What outcome are we aiming for?
This applies whether you’re reviewing a video frame, a design layout, or a copy draft. The clearer the feedback, the fewer follow-ups it creates. In 2026, teams that treat feedback as a skill and not an afterthought, will move faster with less friction.
Tools shape behaviour (whether we admit it or not)
The way feedback is delivered is often dictated by the tools teams use. Comments buried in long email threads, messages split across chat apps, or notes detached from the actual work all contribute to confusion.
When feedback lives outside the work, context often gets lost.
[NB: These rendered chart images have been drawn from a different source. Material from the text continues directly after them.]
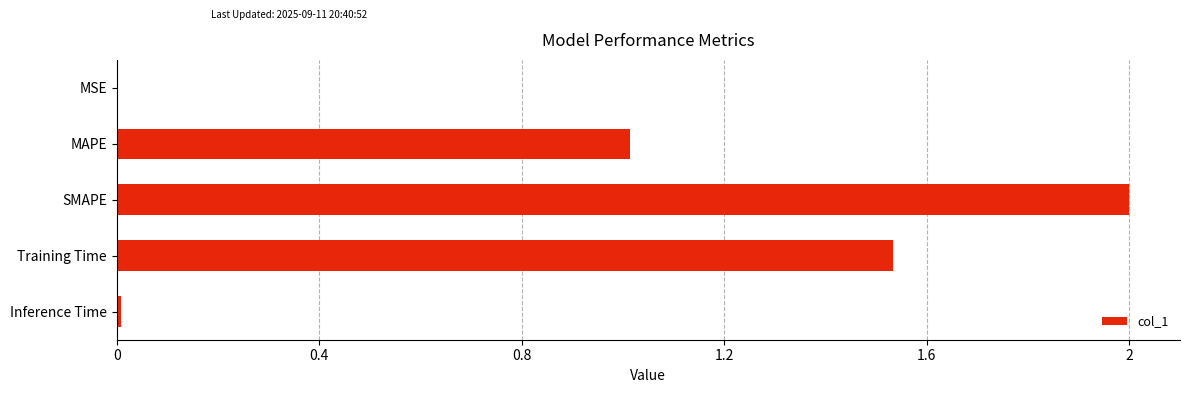

What is the sum of all values?

4.6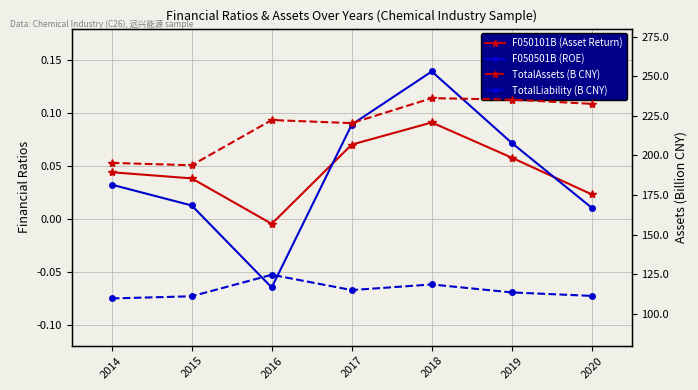

How many interior local peaks does the F050501B (ROE) series have?

1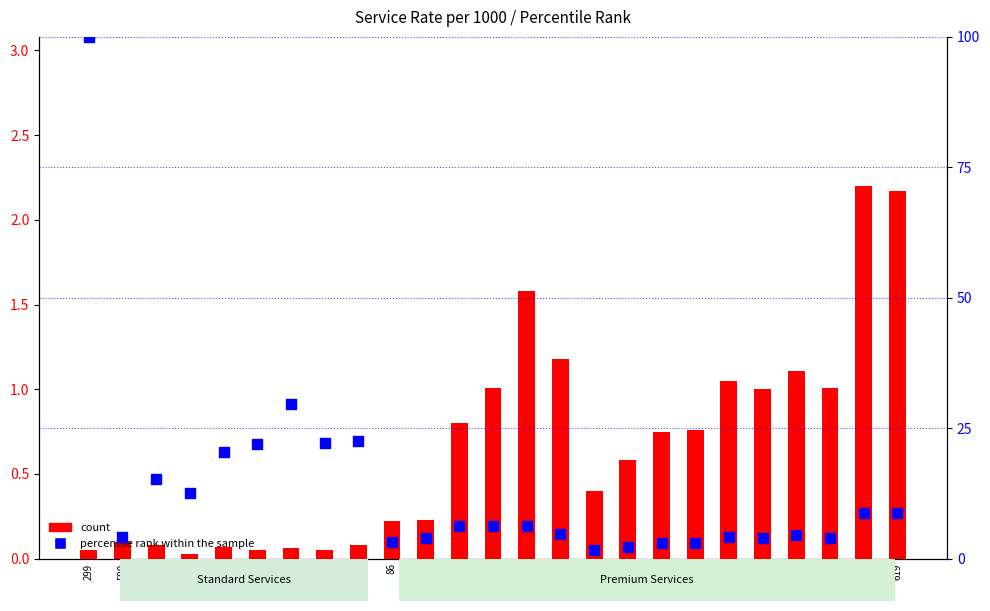

At how many categories does at least one series exceed 12?

8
When it’s disconnected from versions and timelines, decisions get questioned. When it’s scattered, accountability disappears. More teams are starting to realise that feedback problems aren’t just communication issues, they’re workflow issues. How work moves between people matters just as much as the work itself.
From Opinions To Alignment
One of the biggest shifts happening in creative teams is a move away from purely opinion-driven feedback. Instead of “I like this” or “I don’t,” teams are asking better questions:
● Does this meet the brief?
● Does this solve the problem?
● Does this align with the goal?
This change reduces unnecessary back-and-forth and helps feedback feel less personal and more productive. It also makes decisions easier to explain and defend. As creative work becomes more strategic, feedback has to support that shift.
2026 Is About Fewer Loops, Not Faster Loops
There’s a misconception that speed means moving through feedback cycles faster. In reality, the most creative teams aren’t just accelerating loops, they’re reducing them. Clear, actionable feedback upfront leads to fewer revisions later. Clear approval stages prevent last-minute surprises. Clear decisions stop work from circling endlessly.
In 2026, efficiency won’t come from working harder or longer. It will come from designing workflows that respect creative time and attention.
Ending guesswork is a mindset change
Ultimately, ending creative guesswork isn’t just about better tools or processes. It’s about mindset. It’s about recognising that clarity is an act of respect – for the work, for the people doing it, for the time invested and for the mindspace used. It’s about moving from “figure it out” to “here’s what we’re aiming for.”
Creative teams that embrace this shift will find themselves not only delivering faster, but also enjoying the process more. And in an industry built on imagination, that might be the most valuable outcome of all.